The 2009 Honduran coup d'état, part of the 2009 Honduran constitutional crisis, occurred when the Honduran Army on June 28, 2009 followed orders from the Honduran Supreme Court to oust President Manuel Zelaya and sent him into exile. The crisis was prompted when Zelaya attempted to schedule a non-binding poll on holding a referendum on the subject of convening a constituent assembly to rewrite the constitution. After Zelaya refused to comply with court orders to cease, the Honduran Supreme Court issued a secret warrant for his arrest dated 26 June. Two days later, Honduran soldiers stormed the president's house in the middle of the night and detained him, forestalling the poll. Instead of bringing him to trial, the army put him on a military aeroplane, which flew him to Costa Rica. Later that day, after the reading of a resignation letter of disputed authenticity, the Honduran Congress voted to remove Zelaya from office, and appointed Speaker of Congress Roberto Micheletti, his constitutional successor, to replace him.
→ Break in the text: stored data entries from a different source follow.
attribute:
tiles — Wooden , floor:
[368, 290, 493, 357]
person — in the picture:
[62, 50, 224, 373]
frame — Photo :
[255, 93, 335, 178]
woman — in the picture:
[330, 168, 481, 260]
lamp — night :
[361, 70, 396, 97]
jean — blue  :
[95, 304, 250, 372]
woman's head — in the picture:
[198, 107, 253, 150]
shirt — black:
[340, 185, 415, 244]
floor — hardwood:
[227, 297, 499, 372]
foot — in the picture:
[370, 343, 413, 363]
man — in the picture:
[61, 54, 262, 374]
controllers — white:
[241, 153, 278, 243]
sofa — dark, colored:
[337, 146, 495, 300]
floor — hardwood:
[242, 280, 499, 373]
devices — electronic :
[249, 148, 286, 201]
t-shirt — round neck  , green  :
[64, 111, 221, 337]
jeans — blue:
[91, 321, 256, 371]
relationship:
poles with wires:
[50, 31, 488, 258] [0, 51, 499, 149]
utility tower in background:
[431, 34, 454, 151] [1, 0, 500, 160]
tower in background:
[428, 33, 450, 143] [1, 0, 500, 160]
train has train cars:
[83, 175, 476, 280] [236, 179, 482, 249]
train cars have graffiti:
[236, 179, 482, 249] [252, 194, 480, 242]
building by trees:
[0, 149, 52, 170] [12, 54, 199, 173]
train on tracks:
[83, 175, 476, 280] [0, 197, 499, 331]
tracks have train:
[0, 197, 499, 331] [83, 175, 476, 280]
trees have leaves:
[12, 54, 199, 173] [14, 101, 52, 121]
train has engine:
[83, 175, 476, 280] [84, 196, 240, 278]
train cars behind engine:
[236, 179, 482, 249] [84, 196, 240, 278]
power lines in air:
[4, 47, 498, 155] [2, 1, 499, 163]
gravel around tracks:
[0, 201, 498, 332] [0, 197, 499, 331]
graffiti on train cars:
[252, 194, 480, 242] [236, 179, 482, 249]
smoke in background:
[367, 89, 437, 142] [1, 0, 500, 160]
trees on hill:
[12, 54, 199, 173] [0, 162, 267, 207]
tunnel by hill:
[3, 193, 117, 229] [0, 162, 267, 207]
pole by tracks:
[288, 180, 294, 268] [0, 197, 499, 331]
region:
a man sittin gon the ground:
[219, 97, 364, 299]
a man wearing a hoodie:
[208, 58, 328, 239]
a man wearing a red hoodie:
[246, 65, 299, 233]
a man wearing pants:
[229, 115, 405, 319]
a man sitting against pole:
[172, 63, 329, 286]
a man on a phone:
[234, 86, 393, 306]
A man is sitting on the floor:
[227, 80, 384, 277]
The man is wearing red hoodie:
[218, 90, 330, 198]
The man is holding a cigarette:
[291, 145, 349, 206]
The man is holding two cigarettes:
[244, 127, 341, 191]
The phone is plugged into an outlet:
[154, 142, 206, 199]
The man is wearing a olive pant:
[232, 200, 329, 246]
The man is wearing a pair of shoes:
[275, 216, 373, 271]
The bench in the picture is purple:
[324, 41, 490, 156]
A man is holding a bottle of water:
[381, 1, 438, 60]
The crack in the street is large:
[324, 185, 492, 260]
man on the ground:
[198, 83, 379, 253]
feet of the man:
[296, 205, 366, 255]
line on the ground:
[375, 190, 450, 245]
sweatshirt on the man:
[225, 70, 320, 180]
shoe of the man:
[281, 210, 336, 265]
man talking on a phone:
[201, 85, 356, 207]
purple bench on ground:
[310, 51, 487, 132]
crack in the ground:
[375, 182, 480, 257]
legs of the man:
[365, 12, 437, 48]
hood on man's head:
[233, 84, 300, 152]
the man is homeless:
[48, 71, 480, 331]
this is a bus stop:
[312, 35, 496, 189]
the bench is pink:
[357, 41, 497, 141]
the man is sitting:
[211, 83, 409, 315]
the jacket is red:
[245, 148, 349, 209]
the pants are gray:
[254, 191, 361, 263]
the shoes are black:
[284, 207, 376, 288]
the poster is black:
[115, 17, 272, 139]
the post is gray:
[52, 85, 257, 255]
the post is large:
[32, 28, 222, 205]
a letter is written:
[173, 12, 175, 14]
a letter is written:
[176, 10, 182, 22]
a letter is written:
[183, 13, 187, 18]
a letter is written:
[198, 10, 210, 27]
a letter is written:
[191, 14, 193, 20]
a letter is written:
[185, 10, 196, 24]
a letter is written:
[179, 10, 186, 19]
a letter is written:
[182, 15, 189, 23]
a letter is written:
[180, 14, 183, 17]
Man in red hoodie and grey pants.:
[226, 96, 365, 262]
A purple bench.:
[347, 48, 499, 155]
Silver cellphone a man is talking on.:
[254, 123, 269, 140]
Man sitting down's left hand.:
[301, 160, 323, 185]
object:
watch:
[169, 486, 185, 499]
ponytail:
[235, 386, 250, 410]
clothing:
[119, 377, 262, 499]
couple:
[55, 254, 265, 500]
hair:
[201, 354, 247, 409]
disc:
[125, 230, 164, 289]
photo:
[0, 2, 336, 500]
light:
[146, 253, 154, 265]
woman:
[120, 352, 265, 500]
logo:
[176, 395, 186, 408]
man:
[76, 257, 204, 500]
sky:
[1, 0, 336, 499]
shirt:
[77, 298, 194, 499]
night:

International reaction to the 2009 Honduran coup d'état was widespread condemnation: The United Nations, the Organization of American States (OAS), and the European Union condemned the removal of Zelaya as a military coup. On 5 July 2009, all member states of the OAS voted by acclamation to suspend Honduras from the organisation.

In July 2011, Honduras's Truth Commission concluded that Zelaya broke the law when he disregarded a Supreme Court ruling ordering him to cancel the referendum, but that his removal from office was illegal and a coup. The Commission found Congress' designation of Roberto Micheletti as interim president as unconstitutional, and his administration as a "de facto regime."